CAETANO: Muitos amiguinhos e amiguinhas mandaram perguntas e a Ana Marusia Lima, do Projeto Plenarinho, da Câmara dos Deputados, respondeu tudo. Mas a Helena nos lembrou de uma coisa muito importante.
HELENA: Não dá pra falar em eleições sem falar das urnas eletrônicas.
AKEMI: Pois é… a gente já ia deixar passar uma coisa importante dessas… Mas vamos nos apresentar primeiro, né? Eu sou Akemi Nitahara, jornalista da Empresa Brasil de Comunicação.
MADU: Eu sou Maria Eduarda Arcoverde, a perguntadeira do Podcast.
CAETANO: Eu sou Caetano Farias, o explicador.
HELENA: E eu sou a Helena de Paula, vim participar como LEMBRADEIRA do Crianças Sabidas.
AKEMI: Bem-vinda, Helena. Muito importante mesmo isso que você nos lembrou.
MADU: Obrigada, Helena. Então, quando as urnas do Brasil começaram a ser eletrônicas?
CAETANO: Não são eletrônicas desde sempre? Desde que eu me lembro, já eram eletrônicas.
HELENA: Isso eu nem lembro, mas como funciona uma urna que não é eletrônica?
AKEMI: Esses nativos digitais… já nasceram com celular, computador e internet pra brincar, se comunicar, se divertir e estudar. E urna eletrônica pra votar. Bom, lembrando bem aqui, na verdade, a primeira vez que eu pude votar, em 1998, já foi na urna eletrônica também.
HELENA: Nossa, então essa tal urna eletrônica é bem antiga, hein?
AKEMI: Ééeééé… me chamou de velha, mas tudo bem. Na verdade, as ideias de automatização das eleições já têm quase 90 anos! A Justiça Eleitoral foi criada no Brasil em 1932 e o primeiro Código Eleitoral já falava sobre uma máquina de votar. O primeiro modelo foi apresentado em 1937 e o segundo tipo em 1952. Mas nunca chegaram a ser usados.
MADU: Aliás, que tal começar a explicar do começo? Primeiro, o que é uma urna?
EFEITO SONORO EXPLICAÇÃO
CAETANO: Uma urna é um tipo de pote ou vaso grande para guardar coisas muito bem guardadas. Os sentidos mais comuns são URNA FUNERÁRIA, que antigamente eram feitas de cerâmica, para guardar cinzas das pessoas mortas que são cremadas. E a URNA ELEITORAL, que pode ser de madeira ou de lona, com uma abertura em cima, bem pequena e comprida que dá pra passar só um papelzinho dobrado. Esse papelzinho é chamado de cédula, onde os eleitores marcam os votos.

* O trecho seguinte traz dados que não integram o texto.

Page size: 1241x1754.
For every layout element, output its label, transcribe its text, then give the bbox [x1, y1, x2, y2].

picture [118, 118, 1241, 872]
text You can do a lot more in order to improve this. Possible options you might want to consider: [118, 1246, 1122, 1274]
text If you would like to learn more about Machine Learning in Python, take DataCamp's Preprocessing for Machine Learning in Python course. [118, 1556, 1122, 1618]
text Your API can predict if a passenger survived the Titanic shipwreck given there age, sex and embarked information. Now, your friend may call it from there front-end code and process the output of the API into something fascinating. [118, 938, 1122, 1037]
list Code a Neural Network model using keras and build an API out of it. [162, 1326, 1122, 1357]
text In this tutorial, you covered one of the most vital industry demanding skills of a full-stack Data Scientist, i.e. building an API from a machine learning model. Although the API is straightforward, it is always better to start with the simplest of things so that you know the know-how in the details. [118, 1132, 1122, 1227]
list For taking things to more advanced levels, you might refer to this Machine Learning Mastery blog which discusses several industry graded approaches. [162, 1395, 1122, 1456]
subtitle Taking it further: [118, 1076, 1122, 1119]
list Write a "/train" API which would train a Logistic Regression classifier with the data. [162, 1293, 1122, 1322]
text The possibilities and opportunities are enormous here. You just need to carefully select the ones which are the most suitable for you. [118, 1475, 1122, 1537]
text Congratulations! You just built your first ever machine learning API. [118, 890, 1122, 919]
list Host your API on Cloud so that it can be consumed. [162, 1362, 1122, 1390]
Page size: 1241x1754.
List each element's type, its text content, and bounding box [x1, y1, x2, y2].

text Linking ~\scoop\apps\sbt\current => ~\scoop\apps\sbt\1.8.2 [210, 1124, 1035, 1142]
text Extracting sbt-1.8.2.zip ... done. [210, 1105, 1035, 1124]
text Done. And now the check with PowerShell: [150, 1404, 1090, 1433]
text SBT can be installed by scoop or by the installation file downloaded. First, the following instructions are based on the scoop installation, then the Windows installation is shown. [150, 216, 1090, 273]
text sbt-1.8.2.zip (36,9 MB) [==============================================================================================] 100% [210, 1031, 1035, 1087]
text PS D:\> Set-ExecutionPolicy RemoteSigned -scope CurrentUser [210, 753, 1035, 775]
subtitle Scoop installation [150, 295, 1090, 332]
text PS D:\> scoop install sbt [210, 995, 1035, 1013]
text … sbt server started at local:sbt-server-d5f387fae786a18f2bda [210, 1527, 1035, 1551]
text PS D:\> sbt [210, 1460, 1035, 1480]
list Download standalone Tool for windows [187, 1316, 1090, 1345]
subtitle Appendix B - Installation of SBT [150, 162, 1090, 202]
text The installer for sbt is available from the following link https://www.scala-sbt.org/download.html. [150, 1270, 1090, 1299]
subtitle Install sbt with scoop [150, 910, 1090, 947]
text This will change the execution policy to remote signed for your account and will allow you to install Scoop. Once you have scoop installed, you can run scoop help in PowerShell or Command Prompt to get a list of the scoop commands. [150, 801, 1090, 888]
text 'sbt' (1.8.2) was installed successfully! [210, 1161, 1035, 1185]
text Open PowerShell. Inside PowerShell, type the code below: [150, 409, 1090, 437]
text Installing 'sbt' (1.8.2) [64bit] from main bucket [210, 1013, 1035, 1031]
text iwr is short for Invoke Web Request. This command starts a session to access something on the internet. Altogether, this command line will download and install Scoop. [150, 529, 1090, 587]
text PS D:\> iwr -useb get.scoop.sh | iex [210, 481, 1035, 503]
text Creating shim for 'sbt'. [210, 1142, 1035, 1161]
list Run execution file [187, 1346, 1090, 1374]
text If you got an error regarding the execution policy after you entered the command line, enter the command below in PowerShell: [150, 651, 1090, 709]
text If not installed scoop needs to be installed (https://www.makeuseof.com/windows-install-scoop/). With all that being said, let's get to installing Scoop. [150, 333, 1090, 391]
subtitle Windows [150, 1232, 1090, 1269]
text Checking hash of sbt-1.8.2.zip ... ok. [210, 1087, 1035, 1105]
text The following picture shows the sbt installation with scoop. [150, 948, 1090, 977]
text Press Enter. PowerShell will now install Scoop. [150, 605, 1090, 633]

MADU: Outro ponto importante aqui. O que quer dizer eletrônica?
EFEITO SONORO EXPLICAÇÃO
AKEMI: Vamos ver a definição de um dicionário eletrônico, ou melhor, on-line, o Michaelis:
CAETANO: Eletrônica é o estudo das propriedades e usos de dispositivos que dependem do movimento de elétrons em semicondutores, no vácuo e nos gases.
MADU: Ihhh, não entendi nada… ainda não estudei essas coisas na escola. Mas parece muito difícil.
AKEMI: É, tá complicado mesmo… vamos pedir um auxílio nerd? A Naomi é técnica em informática e física e explicou pra gente.
NAOMI: Eletrônica costuma se referir à área que estuda e desenvolve aparelhos que utilizam eletricidade, seja com uma pilha, bateria ou conectado na tomada. Podemos dizer que um computador, um celular ou uma televisão são equipamentos eletrônicos porque eles precisam de eletricidade para funcionar. Aparelhos eletrônicos possuem vários componentes que usam sinais para se comunicar, é tipo a língua da eletricidade. Esses sinais são divididos entre analógicos ou digitais. Os sinais analógicos são como uma luz que fica mais forte ou mais fraca de forma contínua, como se você estivesse aumentando ou diminuindo o volume do seu celular. Enquanto o sinal digital trabalha enviando informação com zeros ou uns, como se fosse uma lanterna desligando e ligando. Quando dizemos que a urna é eletrônica, é porque ela usa sinais de eletricidade para registrar o seu voto e de todas as outras pessoas, agilizando a contagem dos votos no Brasil inteiro.
MADU: Ah, entendi! Então, na verdade, além de eletrônica, a urna também é digital, né? Porque ela é tipo um computador e funciona com sinal digital.
AKEMI: Isso mesmo, Madu!
EFEITO SONORO EXPLICAÇÃO
CAETANO: A urna eletrônica funciona sem nenhuma conexão com a internet, wi-fi, bluetooth ou antenas. As informações sobre os votos que os eleitores e eleitoras digitam ficam guardadas em um cartão de memória criptografado. Ou seja, protegido por códigos de acesso que só a justiça eleitoral conhece.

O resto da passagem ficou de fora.